## DATA:

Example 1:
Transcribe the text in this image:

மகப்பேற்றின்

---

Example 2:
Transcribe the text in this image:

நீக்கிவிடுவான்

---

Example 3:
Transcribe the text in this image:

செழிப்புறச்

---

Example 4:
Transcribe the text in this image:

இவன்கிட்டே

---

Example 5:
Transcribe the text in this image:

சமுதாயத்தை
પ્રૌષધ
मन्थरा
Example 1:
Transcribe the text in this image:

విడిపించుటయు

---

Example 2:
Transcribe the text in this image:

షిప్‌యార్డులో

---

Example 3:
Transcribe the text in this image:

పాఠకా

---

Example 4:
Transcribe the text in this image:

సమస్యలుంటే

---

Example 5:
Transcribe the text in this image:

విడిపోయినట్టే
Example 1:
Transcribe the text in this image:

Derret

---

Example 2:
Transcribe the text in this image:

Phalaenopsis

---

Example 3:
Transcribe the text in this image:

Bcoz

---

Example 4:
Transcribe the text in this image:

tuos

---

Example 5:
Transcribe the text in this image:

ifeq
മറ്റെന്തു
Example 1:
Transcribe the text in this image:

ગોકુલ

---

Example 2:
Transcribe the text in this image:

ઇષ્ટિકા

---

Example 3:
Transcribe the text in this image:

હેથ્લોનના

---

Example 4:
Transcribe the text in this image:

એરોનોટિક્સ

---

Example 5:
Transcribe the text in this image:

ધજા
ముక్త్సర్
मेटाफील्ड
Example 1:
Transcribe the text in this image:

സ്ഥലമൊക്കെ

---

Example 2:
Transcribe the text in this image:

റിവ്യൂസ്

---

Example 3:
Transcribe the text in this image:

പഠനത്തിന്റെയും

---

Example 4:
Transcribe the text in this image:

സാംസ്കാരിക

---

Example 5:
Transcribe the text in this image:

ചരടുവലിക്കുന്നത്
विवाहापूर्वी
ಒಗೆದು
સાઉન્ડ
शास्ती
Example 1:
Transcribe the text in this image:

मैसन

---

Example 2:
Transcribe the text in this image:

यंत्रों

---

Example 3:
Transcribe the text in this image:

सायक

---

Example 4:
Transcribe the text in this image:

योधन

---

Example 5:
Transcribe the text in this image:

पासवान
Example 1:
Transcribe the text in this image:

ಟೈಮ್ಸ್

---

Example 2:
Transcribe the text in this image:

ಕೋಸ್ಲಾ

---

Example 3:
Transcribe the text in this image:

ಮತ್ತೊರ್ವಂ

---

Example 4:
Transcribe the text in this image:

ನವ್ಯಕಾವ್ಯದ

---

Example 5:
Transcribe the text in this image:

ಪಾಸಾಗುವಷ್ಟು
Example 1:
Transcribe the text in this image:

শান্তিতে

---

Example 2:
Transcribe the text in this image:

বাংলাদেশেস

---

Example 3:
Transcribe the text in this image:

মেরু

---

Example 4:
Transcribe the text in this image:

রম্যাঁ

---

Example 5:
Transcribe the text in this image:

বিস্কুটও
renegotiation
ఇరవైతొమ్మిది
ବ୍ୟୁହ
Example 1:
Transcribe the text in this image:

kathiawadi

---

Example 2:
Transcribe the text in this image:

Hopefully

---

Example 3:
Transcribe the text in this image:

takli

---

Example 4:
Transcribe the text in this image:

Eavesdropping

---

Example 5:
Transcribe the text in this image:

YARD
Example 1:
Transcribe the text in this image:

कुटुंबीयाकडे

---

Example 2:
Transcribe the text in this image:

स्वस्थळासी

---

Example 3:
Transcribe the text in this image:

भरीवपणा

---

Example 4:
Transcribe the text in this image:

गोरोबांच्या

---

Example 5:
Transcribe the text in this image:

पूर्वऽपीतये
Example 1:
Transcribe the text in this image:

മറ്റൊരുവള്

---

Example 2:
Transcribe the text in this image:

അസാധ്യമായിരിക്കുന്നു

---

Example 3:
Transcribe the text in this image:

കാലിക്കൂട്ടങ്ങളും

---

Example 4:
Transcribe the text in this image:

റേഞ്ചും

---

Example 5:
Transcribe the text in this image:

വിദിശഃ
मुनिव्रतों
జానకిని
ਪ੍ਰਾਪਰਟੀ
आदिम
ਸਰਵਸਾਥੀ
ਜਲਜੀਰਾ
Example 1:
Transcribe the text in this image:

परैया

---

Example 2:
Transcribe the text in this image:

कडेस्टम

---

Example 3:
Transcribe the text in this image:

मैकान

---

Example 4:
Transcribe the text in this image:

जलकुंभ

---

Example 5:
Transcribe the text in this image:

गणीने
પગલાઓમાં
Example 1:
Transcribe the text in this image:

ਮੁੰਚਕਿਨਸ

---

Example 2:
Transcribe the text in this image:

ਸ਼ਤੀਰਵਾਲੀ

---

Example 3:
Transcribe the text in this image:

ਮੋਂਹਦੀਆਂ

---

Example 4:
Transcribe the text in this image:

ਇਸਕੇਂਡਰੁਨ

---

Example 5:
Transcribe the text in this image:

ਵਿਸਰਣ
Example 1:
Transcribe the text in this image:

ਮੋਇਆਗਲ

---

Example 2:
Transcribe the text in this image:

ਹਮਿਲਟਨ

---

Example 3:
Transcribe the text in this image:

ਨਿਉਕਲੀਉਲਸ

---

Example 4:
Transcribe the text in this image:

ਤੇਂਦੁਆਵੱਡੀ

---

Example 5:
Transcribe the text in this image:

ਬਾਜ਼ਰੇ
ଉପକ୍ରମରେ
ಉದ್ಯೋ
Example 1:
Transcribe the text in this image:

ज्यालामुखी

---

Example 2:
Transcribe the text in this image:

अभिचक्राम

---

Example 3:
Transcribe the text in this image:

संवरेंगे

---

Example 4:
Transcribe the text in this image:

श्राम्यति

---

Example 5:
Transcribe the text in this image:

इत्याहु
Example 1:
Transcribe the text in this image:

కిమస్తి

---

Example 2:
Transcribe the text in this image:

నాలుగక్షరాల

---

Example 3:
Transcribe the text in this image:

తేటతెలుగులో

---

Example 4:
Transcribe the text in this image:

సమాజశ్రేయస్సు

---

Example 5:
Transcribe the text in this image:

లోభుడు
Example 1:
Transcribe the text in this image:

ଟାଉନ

## DIRECTIVE:
Reproduce the items verbatim, from the very first line through the line containing "ಪಾಸಾಗುವಷ್ಟು", with that line included.

## OUTPUT FOR THIS TASK:
Example 1:
Transcribe the text in this image:

மகப்பேற்றின்

---

Example 2:
Transcribe the text in this image:

நீக்கிவிடுவான்

---

Example 3:
Transcribe the text in this image:

செழிப்புறச்

---

Example 4:
Transcribe the text in this image:

இவன்கிட்டே

---

Example 5:
Transcribe the text in this image:

சமுதாயத்தை
પ્રૌષધ
मन्थरा
Example 1:
Transcribe the text in this image:

విడిపించుటయు

---

Example 2:
Transcribe the text in this image:

షిప్‌యార్డులో

---

Example 3:
Transcribe the text in this image:

పాఠకా

---

Example 4:
Transcribe the text in this image:

సమస్యలుంటే

---

Example 5:
Transcribe the text in this image:

విడిపోయినట్టే
Example 1:
Transcribe the text in this image:

Derret

---

Example 2:
Transcribe the text in this image:

Phalaenopsis

---

Example 3:
Transcribe the text in this image:

Bcoz

---

Example 4:
Transcribe the text in this image:

tuos

---

Example 5:
Transcribe the text in this image:

ifeq
മറ്റെന്തു
Example 1:
Transcribe the text in this image:

ગોકુલ

---

Example 2:
Transcribe the text in this image:

ઇષ્ટિકા

---

Example 3:
Transcribe the text in this image:

હેથ્લોનના

---

Example 4:
Transcribe the text in this image:

એરોનોટિક્સ

---

Example 5:
Transcribe the text in this image:

ધજા
ముక్త్సర్
मेटाफील्ड
Example 1:
Transcribe the text in this image:

സ്ഥലമൊക്കെ

---

Example 2:
Transcribe the text in this image:

റിവ്യൂസ്

---

Example 3:
Transcribe the text in this image:

പഠനത്തിന്റെയും

---

Example 4:
Transcribe the text in this image:

സാംസ്കാരിക

---

Example 5:
Transcribe the text in this image:

ചരടുവലിക്കുന്നത്
विवाहापूर्वी
ಒಗೆದು
સાઉન્ડ
शास्ती
Example 1:
Transcribe the text in this image:

मैसन

---

Example 2:
Transcribe the text in this image:

यंत्रों

---

Example 3:
Transcribe the text in this image:

सायक

---

Example 4:
Transcribe the text in this image:

योधन

---

Example 5:
Transcribe the text in this image:

पासवान
Example 1:
Transcribe the text in this image:

ಟೈಮ್ಸ್

---

Example 2:
Transcribe the text in this image:

ಕೋಸ್ಲಾ

---

Example 3:
Transcribe the text in this image:

ಮತ್ತೊರ್ವಂ

---

Example 4:
Transcribe the text in this image:

ನವ್ಯಕಾವ್ಯದ

---

Example 5:
Transcribe the text in this image:

ಪಾಸಾಗುವಷ್ಟು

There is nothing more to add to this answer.